As noted by a colleague on Extra Crunch, Latch experienced a 50.5% increase in booked revenues from 2019 to 2020. Booked software revenues rose by 37.1%, while booked hardware revenue increased by over 70% during the same timeframe.
Rob Speyer, President and CEO of Tishman Speyer, shared with TechCrunch that his company has been both a customer and investor in Latch for several years. Residents of their buildings have expressed satisfaction with the Latch product, leading to its implementation across their residential properties. He anticipates a collaborative role, acting as both a strategic advisor and a platform for product innovation.
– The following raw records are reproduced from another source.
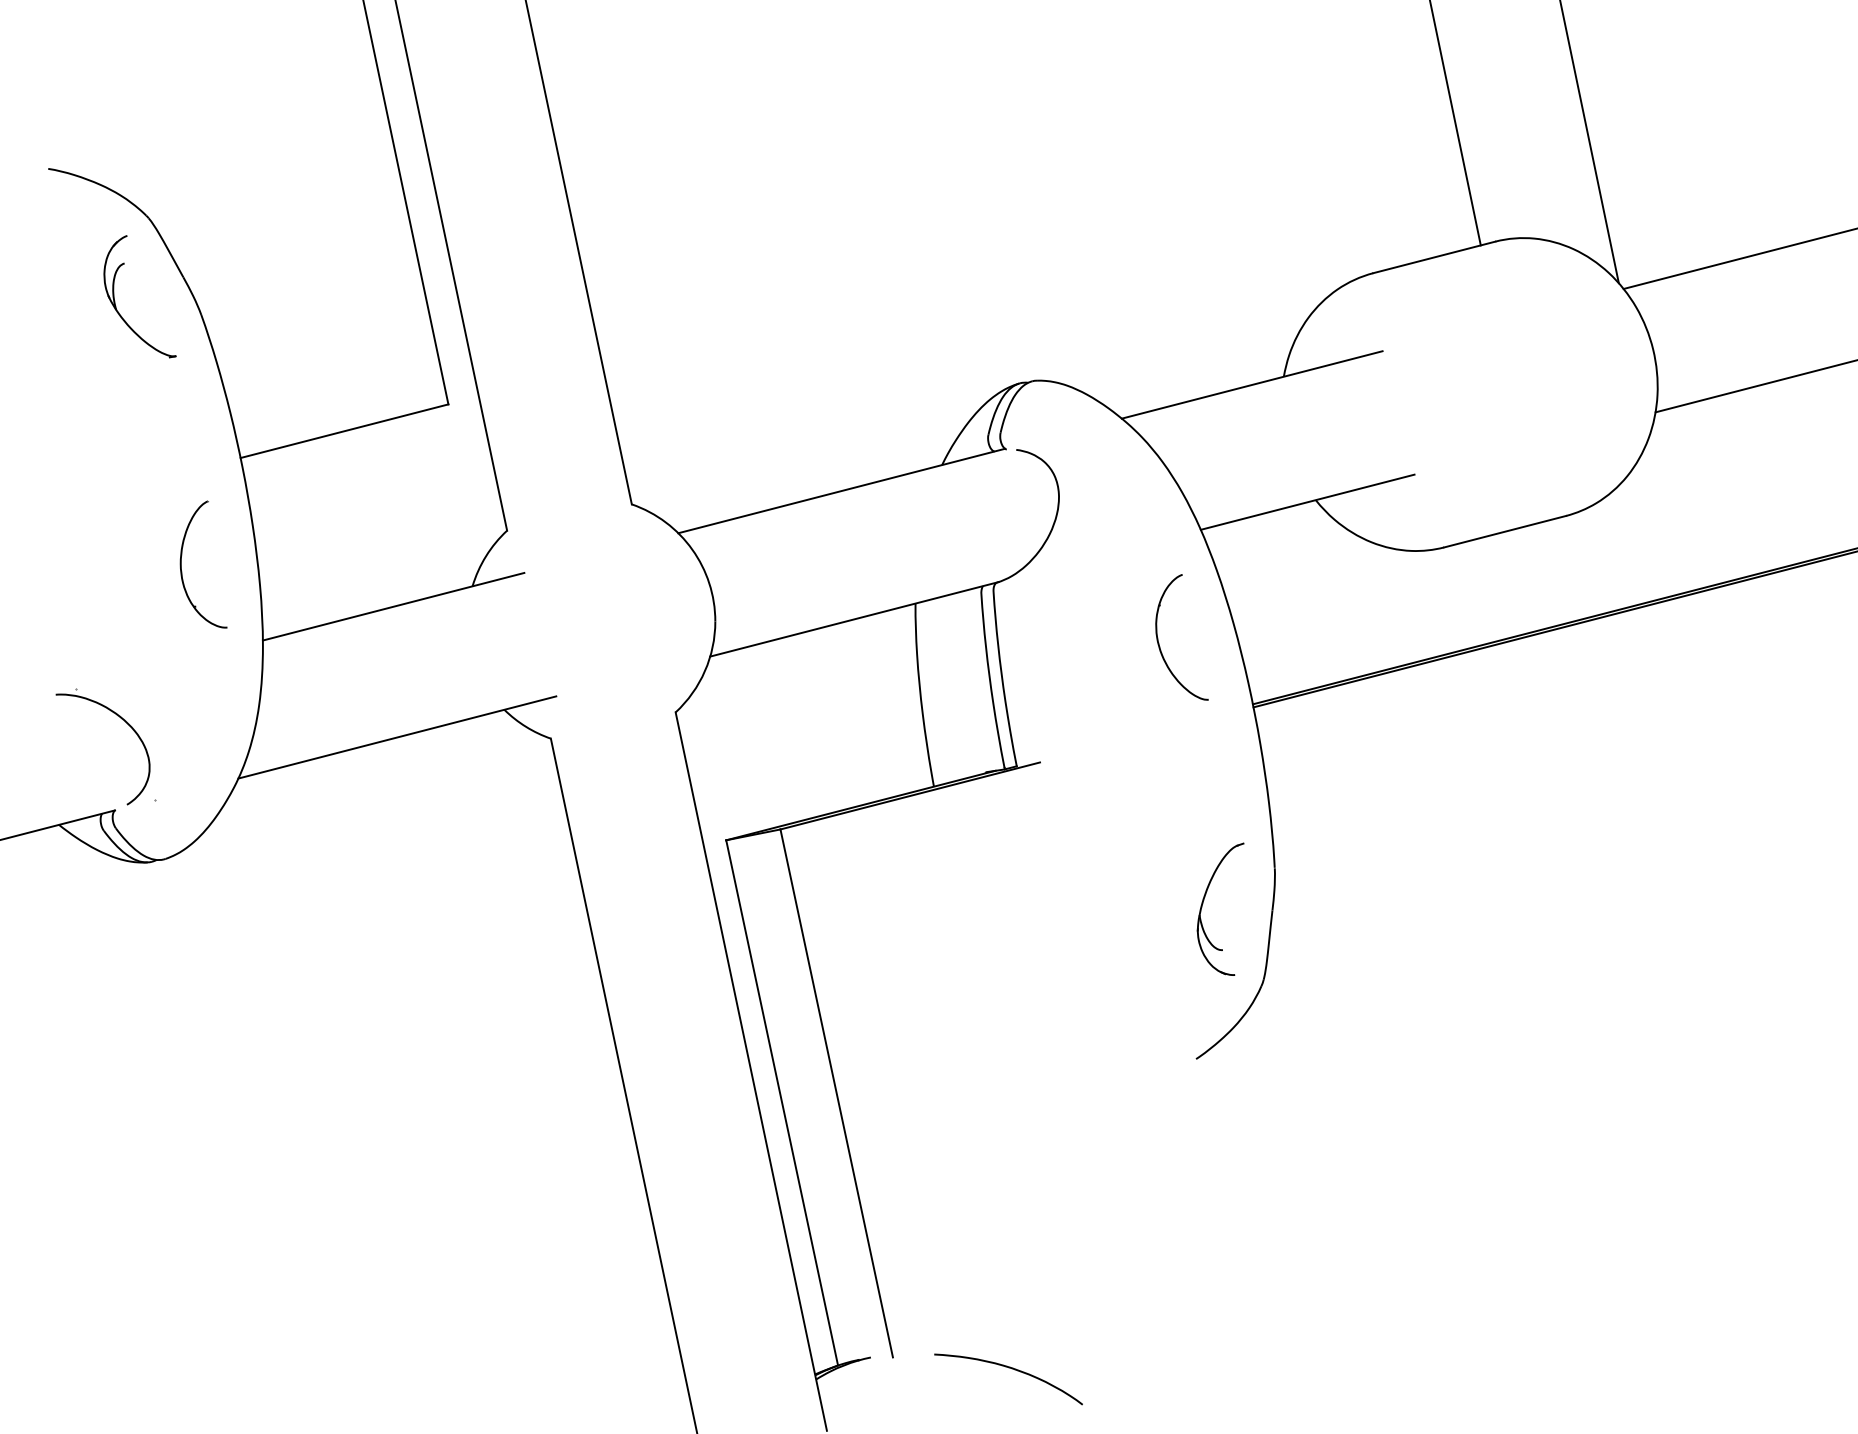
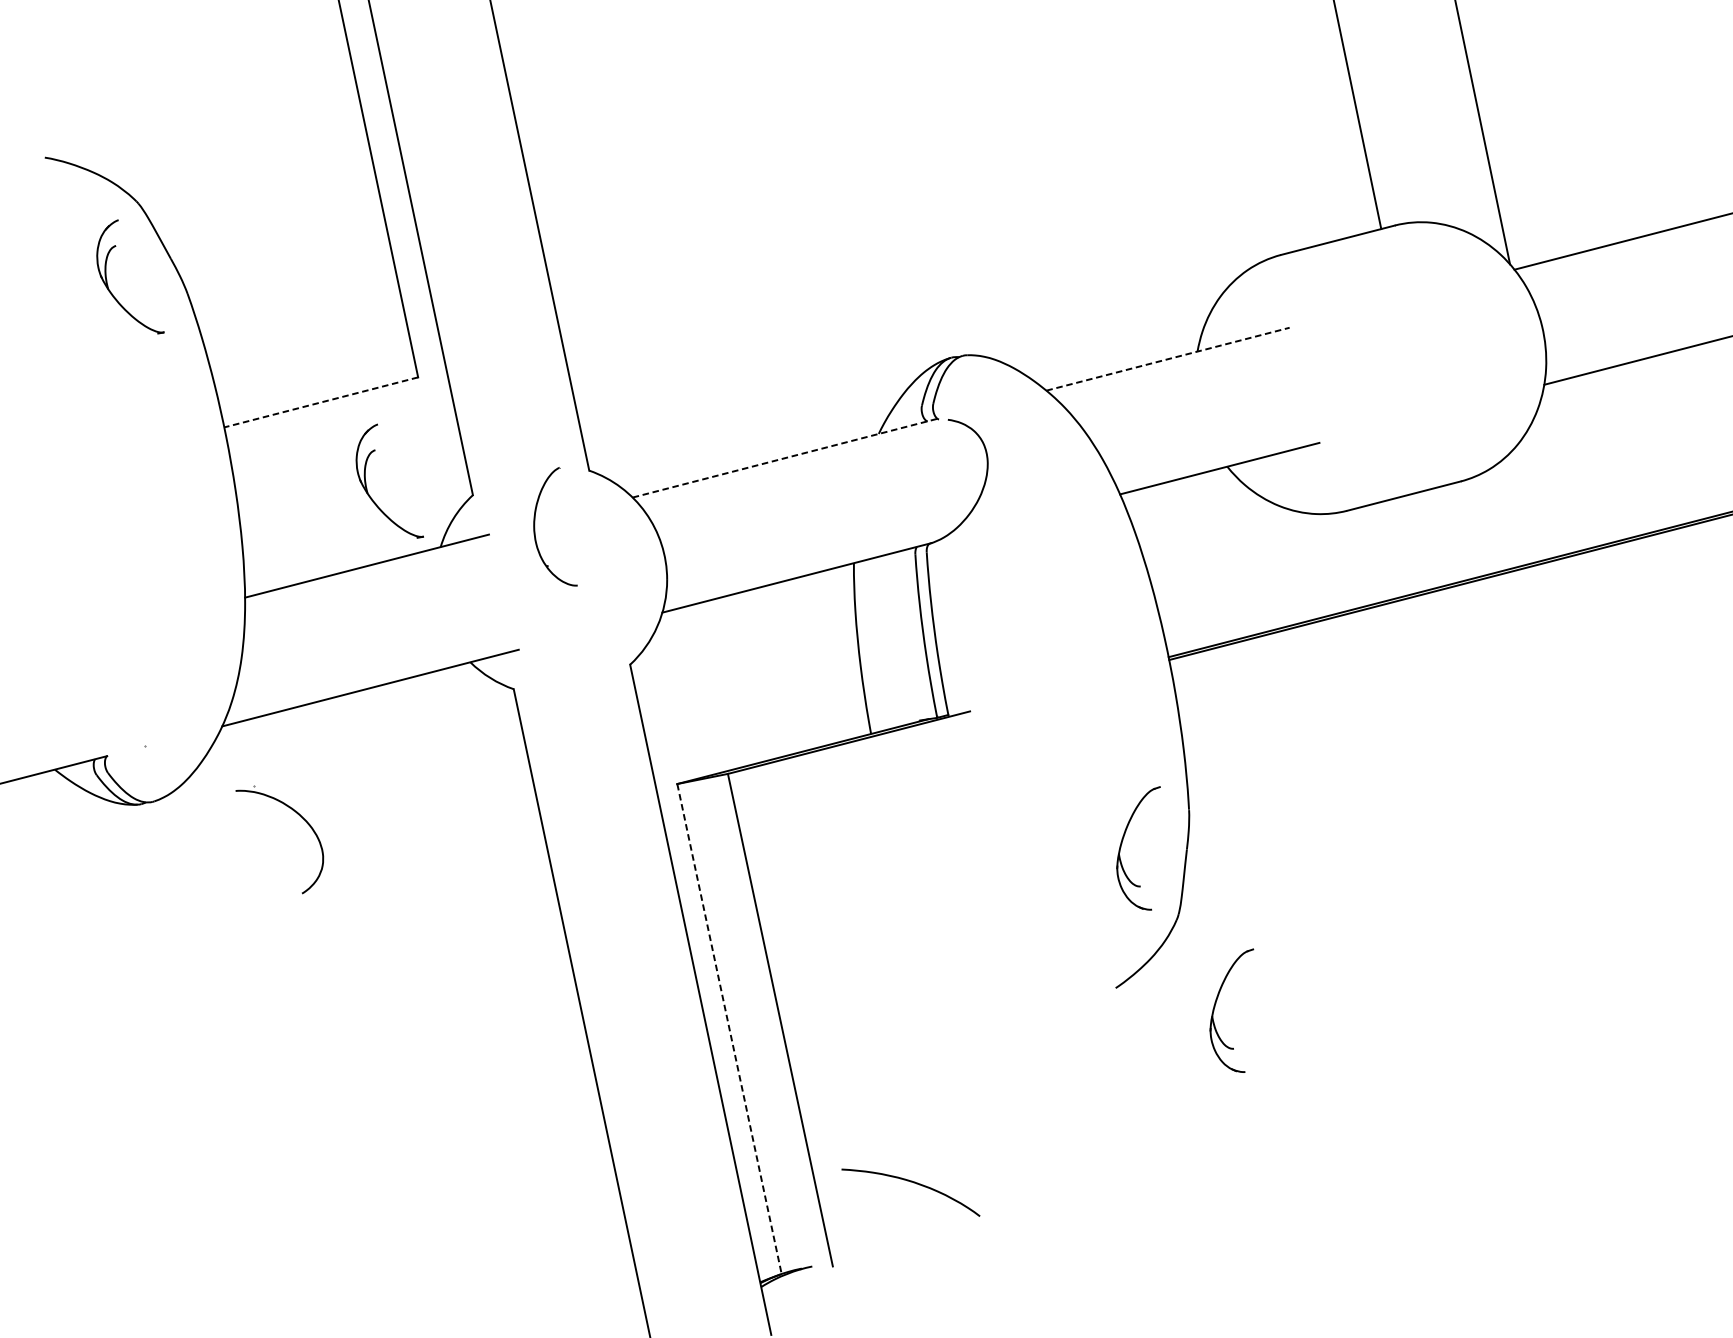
line: (1252, 384) -> (1168, 358), solid -> dashed
line: (344, 431) -> (321, 402), solid -> dashed
line: (841, 491) -> (784, 458), solid -> dashed
part: (393, 520) -> (366, 485), added
part: (181, 564) -> (534, 526), moved
part: (1159, 643) -> (1081, 600), removed
part: (121, 719) -> (296, 814), moved
part: (1303, 1077) -> (1215, 1005), added
line: (782, 1102) -> (729, 1028), solid -> dashed
curve: (1012, 1369) -> (914, 1183), moved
The company’s focus on apartment buildings has proven beneficial, allowing it to avoid direct competition within the highly saturated smart home lock market. This is particularly advantageous when considering competition from major companies like Amazon. The existing partnerships with real estate firms such as Tishman Speyer are also considered a significant asset.
Schoenfelder indicated that the company views these partnerships as valuable testing grounds for its technology. He explained that while their products have been utilized in multifamily residences for an extended period, usage patterns will likely differ in commercial office settings. He believes they have a good understanding of these differences, but real-world observation of product interaction will be crucial.
The transaction values Latch at $1.56 billion and is projected to be finalized in the second quarter of the year.